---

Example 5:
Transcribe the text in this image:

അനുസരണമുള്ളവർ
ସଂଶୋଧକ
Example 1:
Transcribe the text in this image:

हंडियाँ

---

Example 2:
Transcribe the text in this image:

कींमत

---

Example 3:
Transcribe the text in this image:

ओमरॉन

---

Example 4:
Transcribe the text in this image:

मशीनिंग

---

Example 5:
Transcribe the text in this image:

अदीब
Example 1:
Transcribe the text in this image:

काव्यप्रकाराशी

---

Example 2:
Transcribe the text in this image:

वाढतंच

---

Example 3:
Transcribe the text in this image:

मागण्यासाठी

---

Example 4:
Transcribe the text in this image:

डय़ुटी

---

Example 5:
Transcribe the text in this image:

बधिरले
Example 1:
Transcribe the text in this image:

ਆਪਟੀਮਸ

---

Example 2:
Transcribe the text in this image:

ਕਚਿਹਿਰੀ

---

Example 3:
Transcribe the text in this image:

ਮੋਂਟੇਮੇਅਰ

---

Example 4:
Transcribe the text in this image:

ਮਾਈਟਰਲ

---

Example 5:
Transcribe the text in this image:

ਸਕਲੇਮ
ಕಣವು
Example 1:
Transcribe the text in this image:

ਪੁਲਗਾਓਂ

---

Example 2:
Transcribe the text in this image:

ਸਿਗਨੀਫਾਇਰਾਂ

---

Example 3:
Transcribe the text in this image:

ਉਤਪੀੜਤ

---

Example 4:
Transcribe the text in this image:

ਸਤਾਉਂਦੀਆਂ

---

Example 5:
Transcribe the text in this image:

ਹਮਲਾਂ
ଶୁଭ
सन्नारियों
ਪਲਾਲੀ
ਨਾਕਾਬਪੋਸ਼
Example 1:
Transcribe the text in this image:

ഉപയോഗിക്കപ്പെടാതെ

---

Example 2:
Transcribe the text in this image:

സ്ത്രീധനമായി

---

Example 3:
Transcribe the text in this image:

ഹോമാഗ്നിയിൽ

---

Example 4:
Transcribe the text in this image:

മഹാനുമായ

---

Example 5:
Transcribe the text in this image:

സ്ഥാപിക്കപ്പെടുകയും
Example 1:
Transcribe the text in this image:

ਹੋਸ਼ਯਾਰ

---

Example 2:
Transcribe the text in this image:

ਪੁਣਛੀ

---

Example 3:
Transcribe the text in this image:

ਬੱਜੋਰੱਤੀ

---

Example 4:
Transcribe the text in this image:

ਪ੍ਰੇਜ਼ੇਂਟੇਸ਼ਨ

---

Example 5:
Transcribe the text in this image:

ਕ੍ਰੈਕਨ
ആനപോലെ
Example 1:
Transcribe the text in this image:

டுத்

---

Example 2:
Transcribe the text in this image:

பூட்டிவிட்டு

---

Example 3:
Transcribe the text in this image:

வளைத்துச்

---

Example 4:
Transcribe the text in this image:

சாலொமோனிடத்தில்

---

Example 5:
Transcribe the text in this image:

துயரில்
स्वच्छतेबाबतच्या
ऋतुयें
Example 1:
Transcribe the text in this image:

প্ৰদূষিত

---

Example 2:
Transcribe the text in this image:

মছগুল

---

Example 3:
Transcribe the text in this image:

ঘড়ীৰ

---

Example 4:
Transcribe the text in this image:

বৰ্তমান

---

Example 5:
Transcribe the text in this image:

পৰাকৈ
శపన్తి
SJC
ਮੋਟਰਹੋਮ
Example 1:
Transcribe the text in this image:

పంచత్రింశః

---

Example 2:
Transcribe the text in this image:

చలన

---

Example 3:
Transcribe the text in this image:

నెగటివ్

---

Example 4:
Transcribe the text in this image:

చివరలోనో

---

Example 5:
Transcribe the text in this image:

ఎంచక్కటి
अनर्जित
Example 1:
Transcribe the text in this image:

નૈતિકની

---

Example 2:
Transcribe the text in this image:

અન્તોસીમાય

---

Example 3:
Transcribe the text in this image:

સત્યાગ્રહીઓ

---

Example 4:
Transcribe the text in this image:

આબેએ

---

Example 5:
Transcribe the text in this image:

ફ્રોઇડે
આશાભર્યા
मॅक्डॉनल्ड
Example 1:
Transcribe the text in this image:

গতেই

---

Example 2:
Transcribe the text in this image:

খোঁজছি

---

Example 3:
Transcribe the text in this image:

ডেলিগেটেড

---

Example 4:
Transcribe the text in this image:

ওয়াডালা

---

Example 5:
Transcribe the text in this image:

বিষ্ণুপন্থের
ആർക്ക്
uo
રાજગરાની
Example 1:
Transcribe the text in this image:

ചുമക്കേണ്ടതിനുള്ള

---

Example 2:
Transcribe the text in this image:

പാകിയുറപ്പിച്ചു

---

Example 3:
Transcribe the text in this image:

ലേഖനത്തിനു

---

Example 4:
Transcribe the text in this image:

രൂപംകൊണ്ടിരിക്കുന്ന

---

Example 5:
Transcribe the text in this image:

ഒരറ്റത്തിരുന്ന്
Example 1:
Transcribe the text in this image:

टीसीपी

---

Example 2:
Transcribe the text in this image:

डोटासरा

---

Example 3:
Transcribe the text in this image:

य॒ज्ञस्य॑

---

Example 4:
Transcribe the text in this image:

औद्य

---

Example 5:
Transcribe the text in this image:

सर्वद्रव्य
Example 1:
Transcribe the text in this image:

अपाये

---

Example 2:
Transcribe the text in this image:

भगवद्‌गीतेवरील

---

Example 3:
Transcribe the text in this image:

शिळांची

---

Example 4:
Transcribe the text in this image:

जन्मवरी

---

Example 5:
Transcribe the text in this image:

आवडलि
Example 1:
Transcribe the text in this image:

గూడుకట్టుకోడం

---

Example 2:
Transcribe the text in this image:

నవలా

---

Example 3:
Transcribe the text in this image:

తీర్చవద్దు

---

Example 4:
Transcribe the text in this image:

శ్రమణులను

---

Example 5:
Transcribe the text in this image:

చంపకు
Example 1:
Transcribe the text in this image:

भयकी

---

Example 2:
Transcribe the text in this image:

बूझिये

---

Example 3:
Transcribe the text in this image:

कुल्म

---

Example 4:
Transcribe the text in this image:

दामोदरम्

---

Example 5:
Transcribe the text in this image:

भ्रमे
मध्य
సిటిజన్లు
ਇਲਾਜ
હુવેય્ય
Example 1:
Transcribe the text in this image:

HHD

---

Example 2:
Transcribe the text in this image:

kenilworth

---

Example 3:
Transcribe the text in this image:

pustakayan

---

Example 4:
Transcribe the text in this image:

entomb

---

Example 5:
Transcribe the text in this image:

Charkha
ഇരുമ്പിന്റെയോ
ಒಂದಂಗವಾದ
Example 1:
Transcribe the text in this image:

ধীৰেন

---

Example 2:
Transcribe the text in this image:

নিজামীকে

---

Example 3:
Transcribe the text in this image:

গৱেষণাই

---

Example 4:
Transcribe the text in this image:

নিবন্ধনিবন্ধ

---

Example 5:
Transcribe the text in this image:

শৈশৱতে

—————

What to work on
The expected response reproduces all of the data precisely.

Answer section
---

Example 5:
Transcribe the text in this image:

അനുസരണമുള്ളവർ
ସଂଶୋଧକ
Example 1:
Transcribe the text in this image:

हंडियाँ

---

Example 2:
Transcribe the text in this image:

कींमत

---

Example 3:
Transcribe the text in this image:

ओमरॉन

---

Example 4:
Transcribe the text in this image:

मशीनिंग

---

Example 5:
Transcribe the text in this image:

अदीब
Example 1:
Transcribe the text in this image:

काव्यप्रकाराशी

---

Example 2:
Transcribe the text in this image:

वाढतंच

---

Example 3:
Transcribe the text in this image:

मागण्यासाठी

---

Example 4:
Transcribe the text in this image:

डय़ुटी

---

Example 5:
Transcribe the text in this image:

बधिरले
Example 1:
Transcribe the text in this image:

ਆਪਟੀਮਸ

---

Example 2:
Transcribe the text in this image:

ਕਚਿਹਿਰੀ

---

Example 3:
Transcribe the text in this image:

ਮੋਂਟੇਮੇਅਰ

---

Example 4:
Transcribe the text in this image:

ਮਾਈਟਰਲ

---

Example 5:
Transcribe the text in this image:

ਸਕਲੇਮ
ಕಣವು
Example 1:
Transcribe the text in this image:

ਪੁਲਗਾਓਂ

---

Example 2:
Transcribe the text in this image:

ਸਿਗਨੀਫਾਇਰਾਂ

---

Example 3:
Transcribe the text in this image:

ਉਤਪੀੜਤ

---

Example 4:
Transcribe the text in this image:

ਸਤਾਉਂਦੀਆਂ

---

Example 5:
Transcribe the text in this image:

ਹਮਲਾਂ
ଶୁଭ
सन्नारियों
ਪਲਾਲੀ
ਨਾਕਾਬਪੋਸ਼
Example 1:
Transcribe the text in this image:

ഉപയോഗിക്കപ്പെടാതെ

---

Example 2:
Transcribe the text in this image:

സ്ത്രീധനമായി

---

Example 3:
Transcribe the text in this image:

ഹോമാഗ്നിയിൽ

---

Example 4:
Transcribe the text in this image:

മഹാനുമായ

---

Example 5:
Transcribe the text in this image:

സ്ഥാപിക്കപ്പെടുകയും
Example 1:
Transcribe the text in this image:

ਹੋਸ਼ਯਾਰ

---

Example 2:
Transcribe the text in this image:

ਪੁਣਛੀ

---

Example 3:
Transcribe the text in this image:

ਬੱਜੋਰੱਤੀ

---

Example 4:
Transcribe the text in this image:

ਪ੍ਰੇਜ਼ੇਂਟੇਸ਼ਨ

---

Example 5:
Transcribe the text in this image:

ਕ੍ਰੈਕਨ
ആനപോലെ
Example 1:
Transcribe the text in this image:

டுத்

---

Example 2:
Transcribe the text in this image:

பூட்டிவிட்டு

---

Example 3:
Transcribe the text in this image:

வளைத்துச்

---

Example 4:
Transcribe the text in this image:

சாலொமோனிடத்தில்

---

Example 5:
Transcribe the text in this image:

துயரில்
स्वच्छतेबाबतच्या
ऋतुयें
Example 1:
Transcribe the text in this image:

প্ৰদূষিত

---

Example 2:
Transcribe the text in this image:

মছগুল

---

Example 3:
Transcribe the text in this image:

ঘড়ীৰ

---

Example 4:
Transcribe the text in this image:

বৰ্তমান

---

Example 5:
Transcribe the text in this image:

পৰাকৈ
శపన్తి
SJC
ਮੋਟਰਹੋਮ
Example 1:
Transcribe the text in this image:

పంచత్రింశః

---

Example 2:
Transcribe the text in this image:

చలన

---

Example 3:
Transcribe the text in this image:

నెగటివ్

---

Example 4:
Transcribe the text in this image:

చివరలోనో

---

Example 5:
Transcribe the text in this image:

ఎంచక్కటి
अनर्जित
Example 1:
Transcribe the text in this image:

નૈતિકની

---

Example 2:
Transcribe the text in this image:

અન્તોસીમાય

---

Example 3:
Transcribe the text in this image:

સત્યાગ્રહીઓ

---

Example 4:
Transcribe the text in this image:

આબેએ

---

Example 5:
Transcribe the text in this image:

ફ્રોઇડે
આશાભર્યા
मॅक्डॉनल्ड
Example 1:
Transcribe the text in this image:

গতেই

---

Example 2:
Transcribe the text in this image:

খোঁজছি

---

Example 3:
Transcribe the text in this image:

ডেলিগেটেড

---

Example 4:
Transcribe the text in this image:

ওয়াডালা

---

Example 5:
Transcribe the text in this image:

বিষ্ণুপন্থের
ആർക്ക്
uo
રાજગરાની
Example 1:
Transcribe the text in this image:

ചുമക്കേണ്ടതിനുള്ള

---

Example 2:
Transcribe the text in this image:

പാകിയുറപ്പിച്ചു

---

Example 3:
Transcribe the text in this image:

ലേഖനത്തിനു

---

Example 4:
Transcribe the text in this image:

രൂപംകൊണ്ടിരിക്കുന്ന

---

Example 5:
Transcribe the text in this image:

ഒരറ്റത്തിരുന്ന്
Example 1:
Transcribe the text in this image:

टीसीपी

---

Example 2:
Transcribe the text in this image:

डोटासरा

---

Example 3:
Transcribe the text in this image:

य॒ज्ञस्य॑

---

Example 4:
Transcribe the text in this image:

औद्य

---

Example 5:
Transcribe the text in this image:

सर्वद्रव्य
Example 1:
Transcribe the text in this image:

अपाये

---

Example 2:
Transcribe the text in this image:

भगवद्‌गीतेवरील

---

Example 3:
Transcribe the text in this image:

शिळांची

---

Example 4:
Transcribe the text in this image:

जन्मवरी

---

Example 5:
Transcribe the text in this image:

आवडलि
Example 1:
Transcribe the text in this image:

గూడుకట్టుకోడం

---

Example 2:
Transcribe the text in this image:

నవలా

---

Example 3:
Transcribe the text in this image:

తీర్చవద్దు

---

Example 4:
Transcribe the text in this image:

శ్రమణులను

---

Example 5:
Transcribe the text in this image:

చంపకు
Example 1:
Transcribe the text in this image:

भयकी

---

Example 2:
Transcribe the text in this image:

बूझिये

---

Example 3:
Transcribe the text in this image:

कुल्म

---

Example 4:
Transcribe the text in this image:

दामोदरम्

---

Example 5:
Transcribe the text in this image:

भ्रमे
मध्य
సిటిజన్లు
ਇਲਾਜ
હુવેય્ય
Example 1:
Transcribe the text in this image:

HHD

---

Example 2:
Transcribe the text in this image:

kenilworth

---

Example 3:
Transcribe the text in this image:

pustakayan

---

Example 4:
Transcribe the text in this image:

entomb

---

Example 5:
Transcribe the text in this image:

Charkha
ഇരുമ്പിന്റെയോ
ಒಂದಂಗವಾದ
Example 1:
Transcribe the text in this image:

ধীৰেন

---

Example 2:
Transcribe the text in this image:

নিজামীকে

---

Example 3:
Transcribe the text in this image:

গৱেষণাই

---

Example 4:
Transcribe the text in this image:

নিবন্ধনিবন্ধ

---

Example 5:
Transcribe the text in this image:

শৈশৱতে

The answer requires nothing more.